Musik

Haschana Inschallah Schalom

Rosch Haschana gehört wie Jom Kippur zu den Hohen Feiertagen. Seltsamerweise aber existieren zum Neujahrsfest weit weniger hochkarätige Musikstücke als zum zehn Tage später folgenden Versöhnungstag. Neben synagogalen Liedern und einigen Jazznummern sind es vor allem Popsongs aus Israel, in denen das neue Jahr gefeiert wird. Statt mit einem kunstvollen Kol Nidre, ob klassisch von Max Bruch oder avantgardistisch von John Zorn, muss man also mit Songs wie »On Rosh Hashana« vorliebnehmen.

David Chevans Gruppe »Afro-Semitic Experience« lässt hier jüdische Musik und afroamerikanischen Jazz aufeinandertreffen. Mit von der Partie ist der Trompeter Frank London, Gründer der Gruppe »Klezmatics«. »Afro-Semitic Experience« hat mehrere CDs eingespielt, die allerdings schwer zu bekommen sind. Vielleicht auch deshalb waren diese Alben nie auf den Spitzenplätzen der Verkaufscharts vertreten.

Das gilt auch für einen weiteren überaus kuriosen Rosch-Haschana-Song. Er heißt »Dip Your Apple« und stammt von der israelischen Gesangsformation »The Fountainheads« aus der Oase Ein Prat in der judäischen Wüste. Musikalisch ist der Song eine Replik auf Shakiras WM-Hit »Waka Waka«. Doch statt um dribbelnde Kicker und knackige Hüftschwünge geht es um die traditionellen Äpfel, die in Honig getaucht werden, als Symbol für die süßen Verlockungen des kommenden Jahres. Auf CD hat es diese hinreißende Sing- und Tanznummer noch nicht geschafft. Aber heutzutage kann man sich derlei glücklicherweise auf YouTube anschauen.

leonard cohen Doch Rosch Haschana ist nicht nur Anlass zu fröhlichem Feiern. Es ist auch »Jom Hadin«, der Tag des Gerichts. In den zehn Tagen bis Jom Kippur entscheidet sich unser Schicksal, gibt Gott sein Urteil über den Einzelnen und sein Verhalten im abgelaufenen Jahr ab. Auch dieses Motiv findet sich in der Popmusik, bei Leonard Cohen. Sein Song »Who By Fire« ist die deutlichste Reverenz des kanadischen Songwriters an sein Judentum. In dem Lied zitiert er fast wörtlich aus dem heiligen Vers »Untaneh Tokef« (vgl. S. 42).
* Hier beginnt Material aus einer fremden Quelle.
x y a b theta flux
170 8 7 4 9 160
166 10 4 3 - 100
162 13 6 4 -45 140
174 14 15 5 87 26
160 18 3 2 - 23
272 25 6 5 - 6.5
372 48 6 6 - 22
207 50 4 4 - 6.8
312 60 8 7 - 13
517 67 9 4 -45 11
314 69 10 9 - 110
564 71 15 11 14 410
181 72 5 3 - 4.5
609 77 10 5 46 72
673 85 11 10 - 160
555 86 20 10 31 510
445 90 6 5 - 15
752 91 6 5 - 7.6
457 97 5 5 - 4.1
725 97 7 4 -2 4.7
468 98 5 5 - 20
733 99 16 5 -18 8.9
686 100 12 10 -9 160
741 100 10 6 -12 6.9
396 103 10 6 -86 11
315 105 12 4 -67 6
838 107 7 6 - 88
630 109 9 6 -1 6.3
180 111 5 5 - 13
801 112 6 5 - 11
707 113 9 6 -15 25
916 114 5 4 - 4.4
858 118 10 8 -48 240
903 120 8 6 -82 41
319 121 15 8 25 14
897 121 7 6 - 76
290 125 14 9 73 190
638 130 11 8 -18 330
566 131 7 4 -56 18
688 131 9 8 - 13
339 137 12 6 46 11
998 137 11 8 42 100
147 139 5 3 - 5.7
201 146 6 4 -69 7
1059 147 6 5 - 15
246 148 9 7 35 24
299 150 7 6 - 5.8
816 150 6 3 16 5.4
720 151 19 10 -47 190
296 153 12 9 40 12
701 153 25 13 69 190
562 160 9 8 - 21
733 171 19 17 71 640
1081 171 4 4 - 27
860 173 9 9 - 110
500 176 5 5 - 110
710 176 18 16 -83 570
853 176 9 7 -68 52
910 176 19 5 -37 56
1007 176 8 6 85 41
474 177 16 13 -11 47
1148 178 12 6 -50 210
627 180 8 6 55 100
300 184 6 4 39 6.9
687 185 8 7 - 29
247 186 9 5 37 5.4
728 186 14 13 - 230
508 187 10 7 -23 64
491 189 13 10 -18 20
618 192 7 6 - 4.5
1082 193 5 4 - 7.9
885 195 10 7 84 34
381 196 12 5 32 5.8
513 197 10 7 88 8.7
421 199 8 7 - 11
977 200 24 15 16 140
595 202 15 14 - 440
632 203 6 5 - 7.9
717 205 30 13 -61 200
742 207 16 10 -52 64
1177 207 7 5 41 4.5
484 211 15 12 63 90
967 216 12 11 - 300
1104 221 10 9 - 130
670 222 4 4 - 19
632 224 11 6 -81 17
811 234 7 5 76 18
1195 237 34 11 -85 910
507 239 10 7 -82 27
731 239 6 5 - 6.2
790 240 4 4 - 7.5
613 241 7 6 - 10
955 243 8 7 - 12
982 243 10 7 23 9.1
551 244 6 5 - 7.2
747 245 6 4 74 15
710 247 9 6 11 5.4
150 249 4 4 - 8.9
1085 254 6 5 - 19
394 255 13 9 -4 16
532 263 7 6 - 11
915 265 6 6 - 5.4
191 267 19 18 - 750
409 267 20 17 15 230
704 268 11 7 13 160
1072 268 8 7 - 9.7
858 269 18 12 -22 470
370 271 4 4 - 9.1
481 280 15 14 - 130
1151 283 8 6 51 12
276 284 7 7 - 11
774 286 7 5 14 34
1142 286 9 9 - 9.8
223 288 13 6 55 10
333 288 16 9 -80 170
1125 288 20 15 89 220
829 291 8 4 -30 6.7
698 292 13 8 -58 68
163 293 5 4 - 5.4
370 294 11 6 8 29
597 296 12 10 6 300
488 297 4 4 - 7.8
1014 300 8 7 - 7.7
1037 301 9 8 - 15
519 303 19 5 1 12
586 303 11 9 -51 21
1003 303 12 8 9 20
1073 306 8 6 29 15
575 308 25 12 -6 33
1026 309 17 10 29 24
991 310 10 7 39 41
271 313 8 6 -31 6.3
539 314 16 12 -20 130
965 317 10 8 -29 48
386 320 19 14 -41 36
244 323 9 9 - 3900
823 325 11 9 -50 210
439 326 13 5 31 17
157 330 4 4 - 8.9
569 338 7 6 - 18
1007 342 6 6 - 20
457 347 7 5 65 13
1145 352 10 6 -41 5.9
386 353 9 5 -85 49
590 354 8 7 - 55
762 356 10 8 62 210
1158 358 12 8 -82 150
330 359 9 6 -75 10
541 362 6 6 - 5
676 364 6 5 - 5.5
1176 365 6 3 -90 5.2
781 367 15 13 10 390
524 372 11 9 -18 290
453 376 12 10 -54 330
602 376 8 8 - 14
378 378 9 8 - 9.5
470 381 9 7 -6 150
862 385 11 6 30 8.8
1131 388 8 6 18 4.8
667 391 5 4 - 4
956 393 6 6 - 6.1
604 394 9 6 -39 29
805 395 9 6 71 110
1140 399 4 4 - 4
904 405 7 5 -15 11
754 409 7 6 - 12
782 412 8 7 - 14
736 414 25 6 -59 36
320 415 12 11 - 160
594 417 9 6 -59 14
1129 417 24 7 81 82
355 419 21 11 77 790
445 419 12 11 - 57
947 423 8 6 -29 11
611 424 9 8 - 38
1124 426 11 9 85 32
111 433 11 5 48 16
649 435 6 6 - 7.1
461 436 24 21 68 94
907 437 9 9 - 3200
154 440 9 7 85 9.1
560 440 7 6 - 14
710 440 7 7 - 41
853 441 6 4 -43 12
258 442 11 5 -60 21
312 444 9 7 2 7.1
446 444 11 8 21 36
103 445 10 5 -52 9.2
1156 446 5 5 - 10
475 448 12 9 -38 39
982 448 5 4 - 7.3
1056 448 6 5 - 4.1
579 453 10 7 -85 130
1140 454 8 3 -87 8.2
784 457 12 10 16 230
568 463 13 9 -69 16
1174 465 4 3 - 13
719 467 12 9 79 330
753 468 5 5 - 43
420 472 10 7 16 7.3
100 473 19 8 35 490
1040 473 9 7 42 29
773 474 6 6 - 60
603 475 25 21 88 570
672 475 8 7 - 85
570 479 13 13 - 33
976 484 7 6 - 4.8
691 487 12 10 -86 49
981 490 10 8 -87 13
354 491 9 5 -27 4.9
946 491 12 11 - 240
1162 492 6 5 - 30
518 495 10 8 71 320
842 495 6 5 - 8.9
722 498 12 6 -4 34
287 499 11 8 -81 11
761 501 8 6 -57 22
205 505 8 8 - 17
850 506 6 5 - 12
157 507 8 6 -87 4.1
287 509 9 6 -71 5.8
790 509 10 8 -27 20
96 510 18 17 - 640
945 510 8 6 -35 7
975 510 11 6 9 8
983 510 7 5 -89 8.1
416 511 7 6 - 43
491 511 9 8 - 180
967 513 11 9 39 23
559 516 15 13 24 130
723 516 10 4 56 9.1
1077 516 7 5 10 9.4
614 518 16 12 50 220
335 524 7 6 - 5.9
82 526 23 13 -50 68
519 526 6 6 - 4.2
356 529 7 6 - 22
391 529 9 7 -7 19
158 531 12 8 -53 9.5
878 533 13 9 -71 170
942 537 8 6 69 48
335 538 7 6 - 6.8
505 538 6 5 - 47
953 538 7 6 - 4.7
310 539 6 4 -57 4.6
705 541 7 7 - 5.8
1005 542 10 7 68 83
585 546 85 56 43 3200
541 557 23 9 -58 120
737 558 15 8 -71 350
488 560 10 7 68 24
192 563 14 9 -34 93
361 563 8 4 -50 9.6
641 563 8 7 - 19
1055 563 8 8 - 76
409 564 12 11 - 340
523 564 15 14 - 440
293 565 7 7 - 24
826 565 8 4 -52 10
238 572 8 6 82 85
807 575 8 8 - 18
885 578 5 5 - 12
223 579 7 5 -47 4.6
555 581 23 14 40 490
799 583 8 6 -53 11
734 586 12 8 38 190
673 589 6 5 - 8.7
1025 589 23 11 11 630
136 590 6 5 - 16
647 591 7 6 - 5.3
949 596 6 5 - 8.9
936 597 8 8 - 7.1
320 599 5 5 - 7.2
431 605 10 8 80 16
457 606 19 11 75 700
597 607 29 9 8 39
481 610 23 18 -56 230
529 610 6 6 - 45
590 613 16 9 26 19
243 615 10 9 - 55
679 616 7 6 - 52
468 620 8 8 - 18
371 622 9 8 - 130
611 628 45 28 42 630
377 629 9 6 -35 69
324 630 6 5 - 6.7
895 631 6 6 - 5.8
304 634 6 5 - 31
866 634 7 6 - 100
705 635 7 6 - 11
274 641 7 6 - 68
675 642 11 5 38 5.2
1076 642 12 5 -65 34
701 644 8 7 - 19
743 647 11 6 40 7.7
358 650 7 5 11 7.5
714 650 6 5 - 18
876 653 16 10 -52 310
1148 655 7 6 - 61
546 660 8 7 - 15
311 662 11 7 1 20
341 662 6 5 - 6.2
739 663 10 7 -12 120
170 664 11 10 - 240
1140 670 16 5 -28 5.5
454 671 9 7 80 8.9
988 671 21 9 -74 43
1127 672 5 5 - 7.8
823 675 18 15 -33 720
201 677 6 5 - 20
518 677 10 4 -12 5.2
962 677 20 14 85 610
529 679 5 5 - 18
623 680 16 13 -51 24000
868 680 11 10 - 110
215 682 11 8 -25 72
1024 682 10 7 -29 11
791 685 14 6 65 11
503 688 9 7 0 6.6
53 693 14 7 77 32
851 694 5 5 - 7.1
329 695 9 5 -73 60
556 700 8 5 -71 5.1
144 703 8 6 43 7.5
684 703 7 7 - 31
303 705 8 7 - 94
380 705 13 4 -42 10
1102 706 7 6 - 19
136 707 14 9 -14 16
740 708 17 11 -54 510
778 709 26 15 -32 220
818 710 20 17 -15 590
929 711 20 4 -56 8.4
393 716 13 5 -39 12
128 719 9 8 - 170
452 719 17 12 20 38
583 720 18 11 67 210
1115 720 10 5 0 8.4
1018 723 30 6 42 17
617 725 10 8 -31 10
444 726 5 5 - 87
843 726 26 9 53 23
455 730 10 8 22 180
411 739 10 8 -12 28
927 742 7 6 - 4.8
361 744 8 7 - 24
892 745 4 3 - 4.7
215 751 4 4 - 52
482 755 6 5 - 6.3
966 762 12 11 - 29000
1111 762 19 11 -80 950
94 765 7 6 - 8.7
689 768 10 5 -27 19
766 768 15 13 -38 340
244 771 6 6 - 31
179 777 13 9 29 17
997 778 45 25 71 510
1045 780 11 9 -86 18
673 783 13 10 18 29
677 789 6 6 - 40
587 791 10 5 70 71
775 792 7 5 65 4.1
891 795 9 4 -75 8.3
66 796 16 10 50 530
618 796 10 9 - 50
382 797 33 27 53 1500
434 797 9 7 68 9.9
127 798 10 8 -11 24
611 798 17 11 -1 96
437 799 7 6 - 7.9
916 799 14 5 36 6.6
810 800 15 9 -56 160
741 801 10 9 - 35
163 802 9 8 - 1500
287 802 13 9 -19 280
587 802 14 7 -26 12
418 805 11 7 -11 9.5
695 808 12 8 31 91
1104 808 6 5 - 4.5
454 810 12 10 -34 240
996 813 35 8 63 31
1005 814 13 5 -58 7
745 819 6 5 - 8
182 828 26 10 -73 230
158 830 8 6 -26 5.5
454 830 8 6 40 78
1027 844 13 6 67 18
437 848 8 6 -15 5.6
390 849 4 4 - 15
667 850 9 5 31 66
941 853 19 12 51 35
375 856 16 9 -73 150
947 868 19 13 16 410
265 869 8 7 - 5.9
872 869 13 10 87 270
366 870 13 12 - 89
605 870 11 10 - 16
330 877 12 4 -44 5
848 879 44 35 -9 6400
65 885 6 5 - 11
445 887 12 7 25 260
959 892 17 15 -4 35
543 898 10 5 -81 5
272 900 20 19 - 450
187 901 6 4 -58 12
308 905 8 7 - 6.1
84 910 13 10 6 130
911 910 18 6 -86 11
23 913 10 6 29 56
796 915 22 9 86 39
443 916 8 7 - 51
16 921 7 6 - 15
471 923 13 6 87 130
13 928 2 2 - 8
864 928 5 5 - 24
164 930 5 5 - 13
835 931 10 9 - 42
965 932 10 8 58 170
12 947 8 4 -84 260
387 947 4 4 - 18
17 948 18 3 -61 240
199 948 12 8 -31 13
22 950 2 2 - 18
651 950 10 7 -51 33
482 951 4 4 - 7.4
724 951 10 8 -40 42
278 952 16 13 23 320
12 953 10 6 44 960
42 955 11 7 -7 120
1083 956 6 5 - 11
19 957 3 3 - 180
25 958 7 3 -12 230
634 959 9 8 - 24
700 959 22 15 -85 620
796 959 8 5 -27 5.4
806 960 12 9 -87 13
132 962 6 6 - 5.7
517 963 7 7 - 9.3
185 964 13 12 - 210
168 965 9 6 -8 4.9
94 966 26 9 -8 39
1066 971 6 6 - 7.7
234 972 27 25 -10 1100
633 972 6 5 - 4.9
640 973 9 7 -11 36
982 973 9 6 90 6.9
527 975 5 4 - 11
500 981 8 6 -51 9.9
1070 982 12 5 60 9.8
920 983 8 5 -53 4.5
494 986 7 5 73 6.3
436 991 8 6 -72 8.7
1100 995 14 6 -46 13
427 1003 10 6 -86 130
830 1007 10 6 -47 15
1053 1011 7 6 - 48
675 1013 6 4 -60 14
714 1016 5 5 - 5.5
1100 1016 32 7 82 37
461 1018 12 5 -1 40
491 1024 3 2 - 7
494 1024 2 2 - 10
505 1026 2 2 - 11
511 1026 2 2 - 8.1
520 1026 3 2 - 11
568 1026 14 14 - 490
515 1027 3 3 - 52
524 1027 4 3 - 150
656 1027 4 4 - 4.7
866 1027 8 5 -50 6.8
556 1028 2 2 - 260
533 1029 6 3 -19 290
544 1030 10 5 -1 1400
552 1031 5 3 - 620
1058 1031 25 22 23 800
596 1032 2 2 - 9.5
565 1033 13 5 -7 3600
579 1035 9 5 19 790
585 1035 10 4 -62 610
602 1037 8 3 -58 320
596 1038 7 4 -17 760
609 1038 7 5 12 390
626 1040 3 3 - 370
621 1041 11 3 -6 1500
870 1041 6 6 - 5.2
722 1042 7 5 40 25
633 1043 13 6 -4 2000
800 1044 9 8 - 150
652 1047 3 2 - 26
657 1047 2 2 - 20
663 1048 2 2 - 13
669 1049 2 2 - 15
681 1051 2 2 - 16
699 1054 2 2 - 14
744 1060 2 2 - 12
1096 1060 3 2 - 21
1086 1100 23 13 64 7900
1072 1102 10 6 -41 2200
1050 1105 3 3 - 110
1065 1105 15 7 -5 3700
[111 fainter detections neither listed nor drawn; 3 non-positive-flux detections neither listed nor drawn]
Dieses Gebet geht auf die mittelalterliche Legende von Rabbi Amnon von Mainz zurück und zählt zum festen Repertoire der Rosch-Haschana-Liturgie. Dort heißt es: »Wie viele hinübergehen und wie viele geboren werden, wer leben wird und wer sterben, wer zu seiner Zeit und wer vor seiner Zeit, wer durch Feuer und wer durch Wasser«. Mit diesen Worten beginnt auch Cohens Song, den er 1974 veröffentlichte.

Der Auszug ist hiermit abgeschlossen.